[Records drawn from a dataset]
■ ■ ■ ■

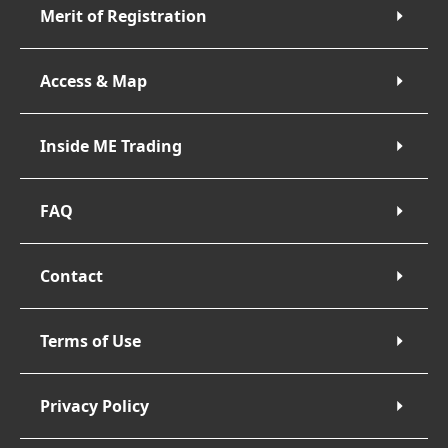
Merit of Registration
Access & Map
Inside ME Trading
FAQ
Contact
Terms of Use
Privacy Policy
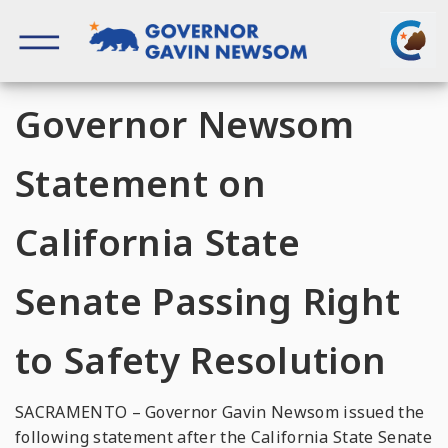
Skip
to
content
Governor of California
Governor Newsom
Statement on
California State
Senate Passing Right
to Safety Resolution
SACRAMENTO – Governor Gavin Newsom issued the
following statement after the California State Senate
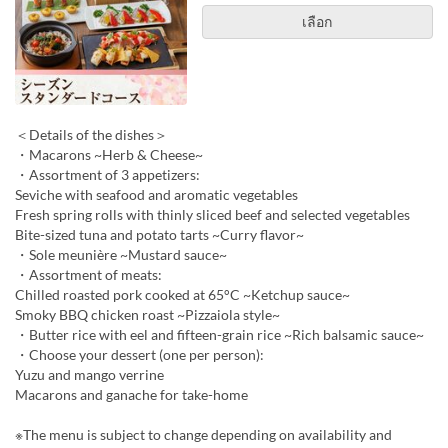
เลือก
＜Details of the dishes＞
・Macarons ~Herb & Cheese~
・Assortment of 3 appetizers:
Seviche with seafood and aromatic vegetables
Fresh spring rolls with thinly sliced beef and selected vegetables
Bite-sized tuna and potato tarts ~Curry flavor~
・Sole meunière ~Mustard sauce~
・Assortment of meats:
Chilled roasted pork cooked at 65°C ~Ketchup sauce~
Smoky BBQ chicken roast ~Pizzaiola style~
・Butter rice with eel and fifteen-grain rice ~Rich balsamic sauce~
・Choose your dessert (one per person):
Yuzu and mango verrine
Macarons and ganache for take-home
※The menu is subject to change depending on availability and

■ ■ ■ ■

(PROBLEM TO SOLVE)
Without the pictures, restate all of the entries word for word.

(RESULT)
Merit of Registration
Access & Map
Inside ME Trading
FAQ
Contact
Terms of Use
Privacy Policy
Skip
to
content
Governor of California
Governor Newsom
Statement on
California State
Senate Passing Right
to Safety Resolution
SACRAMENTO – Governor Gavin Newsom issued the
following statement after the California State Senate
เลือก
＜Details of the dishes＞
・Macarons ~Herb & Cheese~
・Assortment of 3 appetizers:
Seviche with seafood and aromatic vegetables
Fresh spring rolls with thinly sliced beef and selected vegetables
Bite-sized tuna and potato tarts ~Curry flavor~
・Sole meunière ~Mustard sauce~
・Assortment of meats:
Chilled roasted pork cooked at 65°C ~Ketchup sauce~
Smoky BBQ chicken roast ~Pizzaiola style~
・Butter rice with eel and fifteen-grain rice ~Rich balsamic sauce~
・Choose your dessert (one per person):
Yuzu and mango verrine
Macarons and ganache for take-home
※The menu is subject to change depending on availability and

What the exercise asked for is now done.